As far as Syrian President Bashar al-Assad is concerned, however, the incoming Administration has signaled  that dealing with his regime cannot be a top priority. Short of expressing outright support for Damascus, the President-elect has instead focused attention on enhancing Washington and Moscow’s cooperation in the fight against the so-called Islamic State. As a presidential candidate, Trump was highly incoherent and inconsistent on countless issues, yet on this point he was quite clear and consistent.

A key question in the Gulf is how could the new Administration devise a strategy in Syria that cooperates with Russia but weakens Iran? By partnering with Moscow in Syria, the U.S. would likely irk the Saudis and other Arab Gulf officials given Russia and Iran’s shared interests in the civil war and unprecedented levels of cooperation in their efforts to achieve common objectives. Trump cannot simultaneously help Russia (and by extension the Syrian regime) in a common struggle against radical Islam while also countering the same regime for the purpose of weakening the Islamic Republic and its network of “terrorist” groups such as Hezbollah, which have helped Assad sustain his rule throughout the past nearly six years of conflict. Given this contradiction on counter-terrorism in the Middle East, the Syrian crisis may become as big of a source of contention between the incoming administration and some GCC states as it has been with the outgoing one.

Syria is unlikely to be the only area causing Arab Gulf officials concern about Obama’s successor. Trump’s talk of an ‘America First’ foreign policy on the campaign trail and his arguments that the GCC states must pay Washington more for the U.S. military’s security shield in the Persian Gulf, which he has articulated in public forums since the 1980s, unsettle the Arab Gulf rulers. Trump has yet to convince the GCC states that he views them as key U.S. military allies in a struggle against radical Islam. Instead, there is concern that the real estate magnate views them as “cash cows” which have failed to contribute adequately to the Washington-led campaign against the Islamic State.

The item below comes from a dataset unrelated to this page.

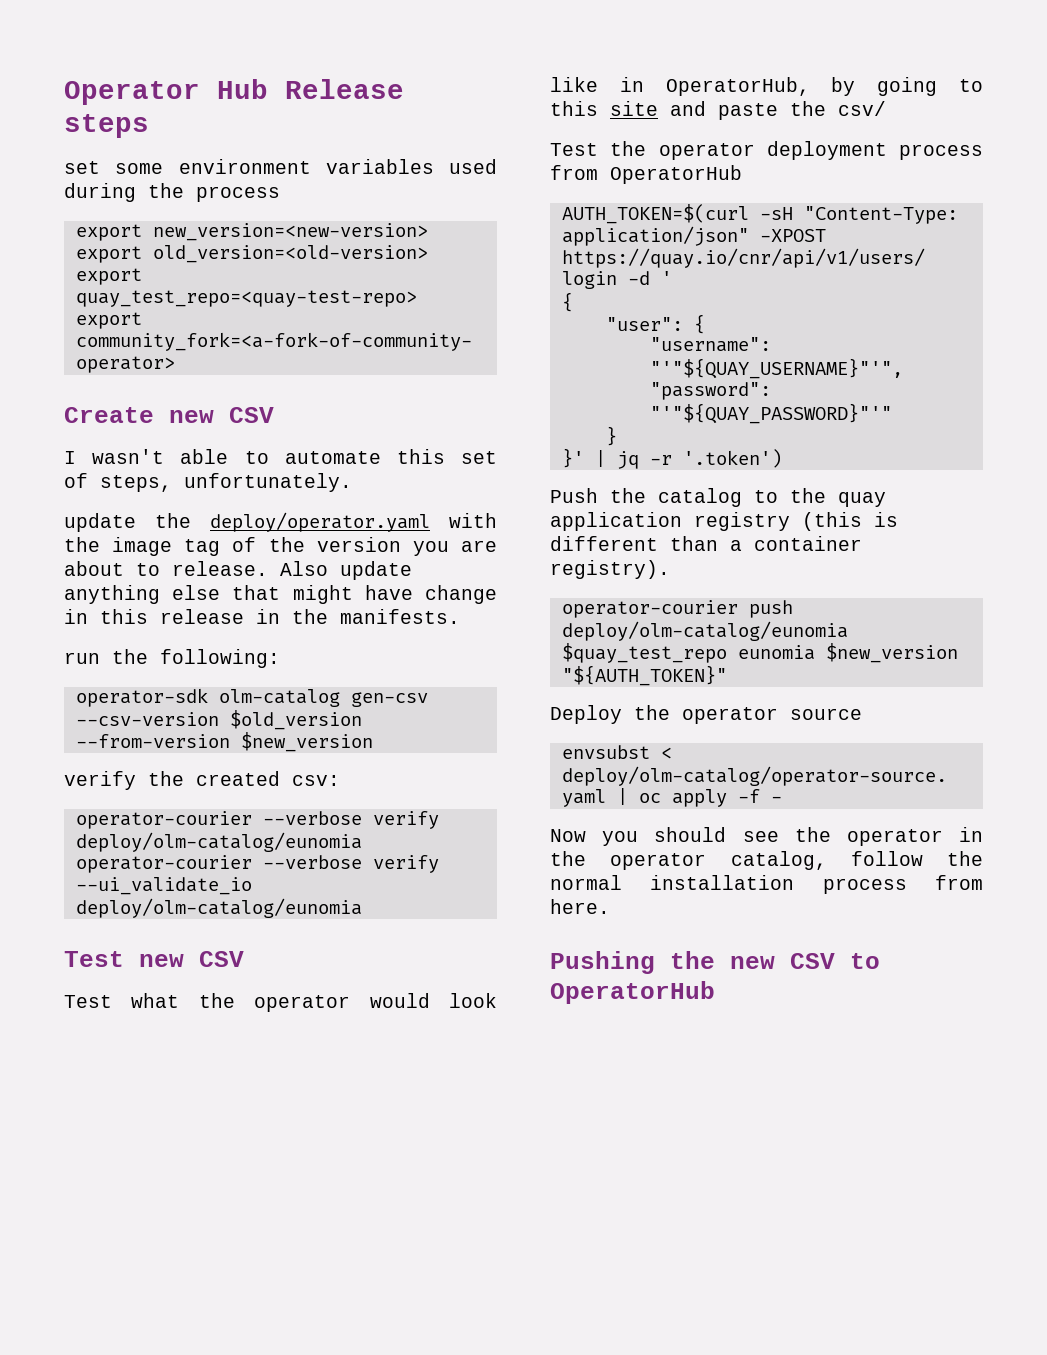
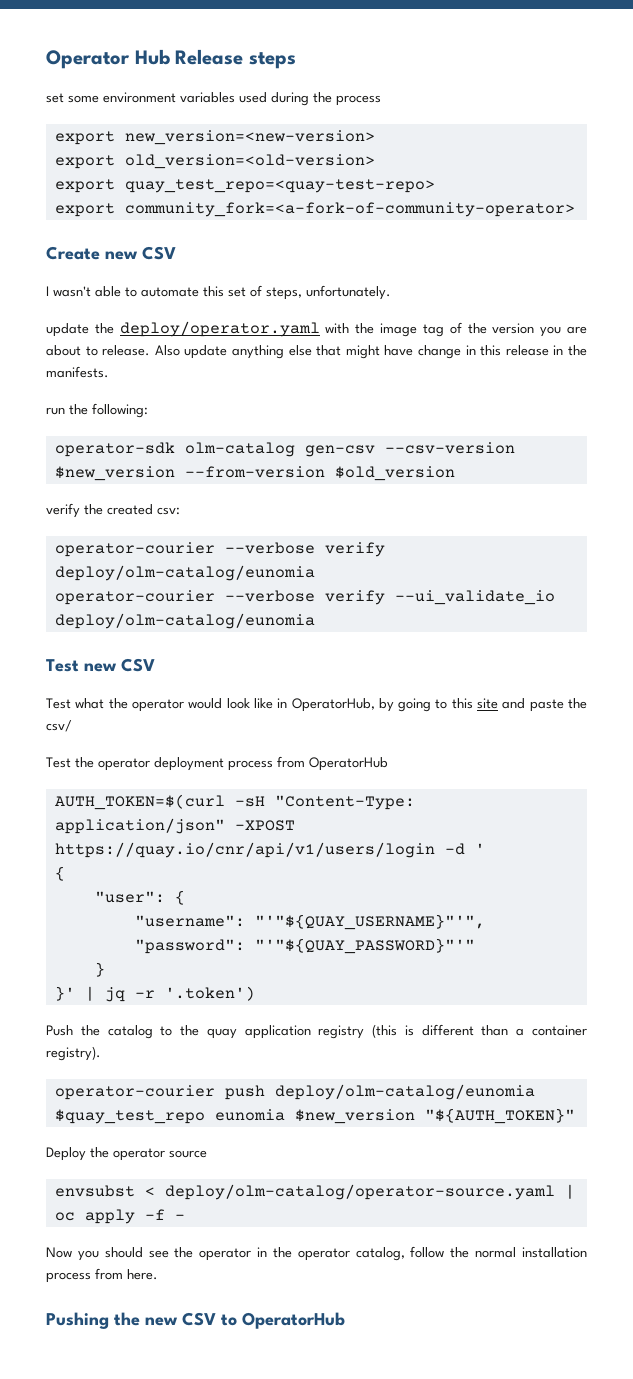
(219, 719) none -> [54,466,325,481] $new_version --from-version
[75,732,373,752] --from-version $new_version -> (455, 473) none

Moreover, Trump’s condemnation as a Presidential candidate of Arab Gulf sheikdoms’ contributions to the Clinton Foundation following last year’s massacre in Orlando suggested that he sees the GCC states as having too much influence in Washington. Additionally, Trump’s support for the Justice Against Sponsors of Terrorism Act (JASTA), which implies that the Saudi government bears responsibility for the 9-11 attacks and gives victims the right to sue the Kingdom in American courts, is another sensitive issue that his administration must address.

Nonetheless, how the new American Administration plans to challenge Tehran’s assertiveness in the region will be the center of the GCC’s focus this year. To restore the Arab Gulf states’ confidence in Washington, the U.S. should not immediately try to tear the Iranian nuclear deal to shreds. In fact, by now even the Saudis, who were previously skeptical of the accord, have voiced their support for maintaining the deal and view the accord as a safeguard against Iran’s ability to develop a nuclear weapon for 10-15 years. Without attempting to unravel the Iranian nuclear deal, the new Administration can improve Washington’s alliances with the GCC members by convincing them that the U.S. takes seriously their concerns about Iran and is committed to countering its activities in the region. Yet GCC officials are most concerned that by aligning Washington with the Kremlin in Syria while leaving the Assad regime alone, Trump’s strategy will further strengthen Iran’s hand in the Arab world at the expense of the council members’ collective security.